Para quase mais ninguém é segredo que o atual ocupante do Palácio do Planalto, praticamente, não pensa em outra coisa, além dos novos acordos e arranjos políticos, para permanecer mais quatro anos por lá, depois de 2022, num segundo mandato. Mas há um problema, além do sonho e do propósito que já custam caros e estão repletos de puxadinhos, “gatos” e incertezas para o país: obstáculos mais concretos, um deles de carne e osso (duro de roer), Hamilton Mourão.
Isso fica mais evidente a cada dia e a cada mês, deste ano do coronavírus, sinalizando que a tarefa não será maneira para o presidente Jair Bolsonaro e seus novos aliados e estrategistas do Centrão. E não só pela frágil e rachada resistência das “forças de oposição,” mas, principalmente, pelos ruídos internos que já se escutam dentro do seu governo em rearrumação, em especial nas hostes da aliança com os militares, prenunciando tempos difíceis, para logo ou um pouco mais adiante.
Esta semana, por exemplo, começou com o alvoroço causado pela reportagem da Folha de São Paulo – que leio em Salvador, reproduzida com destaque na Tribuna da Bahia – cujo personagem principal é o ocupante do Palácio Jaburu, vice-presidente da República. General do Exército, no centro do poder político e administrativo atual, ele começa a assemelhar-se cada vez mais com a “mosca da sopa” de que fala Raul Seixas em uma de suas músicas geniais e de maior sucesso.
“Eu sou a mosca que pousou na sua sopa, eu sou a mosca que chegou pra lhe abusar”, canta o saudoso baiano, roqueiro do Brasil.

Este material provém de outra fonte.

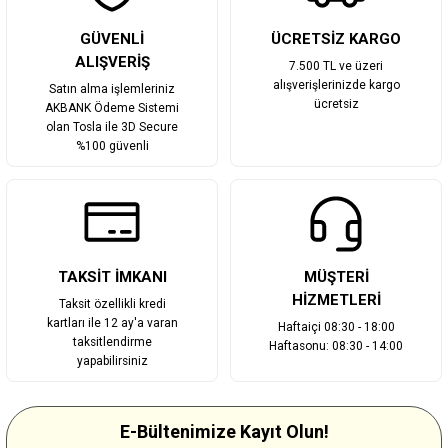
GÜVENLİ
ÜCRETSİZ KARGO
ALIŞVERİŞ
7.500 TL ve üzeri
alışverişlerinizde kargo
Satın alma işlemleriniz
ücretsiz
AKBANK Ödeme Sistemi
olan Tosla ile 3D Secure
%100 güvenli
TAKSİT İMKANI
MÜŞTERİ
HİZMETLERİ
Taksit özellikli kredi
kartları ile 12 ay'a varan
Haftaiçi 08:30 - 18:00
taksitlendirme
Haftasonu: 08:30 - 14:00
yapabilirsiniz
E-Bültenimize Kayıt Olun!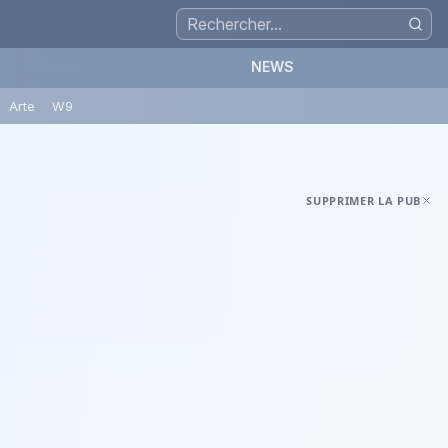
NEWS
Arte
W9
SUPPRIMER LA PUB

De passagem pela Catedral de Brasília ou do Congresso Nacional, o irônico viajante francês que costuma aterrissar por estas plagas, certamente diria aos seus botões: “Amaldiçoado seja aquele que pensar mal destas coisas”.
Sustentada em informações de bastidores, de três aliados do mandatário (sem partido), o ponto crucial e relevante da reportagem é a revelação de que Bolsonaro já se organiza para disputar a reeleição, daqui a dois anos, sem o seu vice, que cresce em influência política e militar nos círculos de mando em Brasília, ao mesmo tempo que amplia espaços na área da comunicação em geral e da imprensa em particular. E aí se concentra uma das razões maiores das reservas do presidente em relação ao seu vice.
As aparições diárias de Mourão na imprensa, “não raramente amenizando ou desmentindo o que foi dito pelo presidente, além de uma leitura clara de políticos do Congresso de que Mourão é mais hábil que o atual chefe para governar o país”, segundo a exclusiva do jornal paulista. E aí se instala, no coração do poder, o foco da Inveja, um dos pecados capitais mais devastadores nas relações pessoais e políticas, na visão exposta pelo genial cineasta espanhol Luiz Buñuel em seu livro de memórias “Meu último suspiro”.
Na presidência do Conselho Nacional da Amazônia Legal (CNAL) – por onde passam alguns dos temas de maior visibilidade e ressonância estratégica nos jogos do poder – nacional e internacionalmente falando – é fácil, até para o mais ingênuo dos observadores, perceber o quanto pode ainda se ampliar os espaços de Hamilton Mourão. Diante das expectativas do choque interno que isso pode causar no Governo Bolsonaro, a reportagem destaca que “a saída encontrada pelos militares foi a de alocar Mourão na disputa pelo Senado ou pelo governo do Rio Grande do Sul”. Tem mais, mas não digo, até porque o espaço acabou.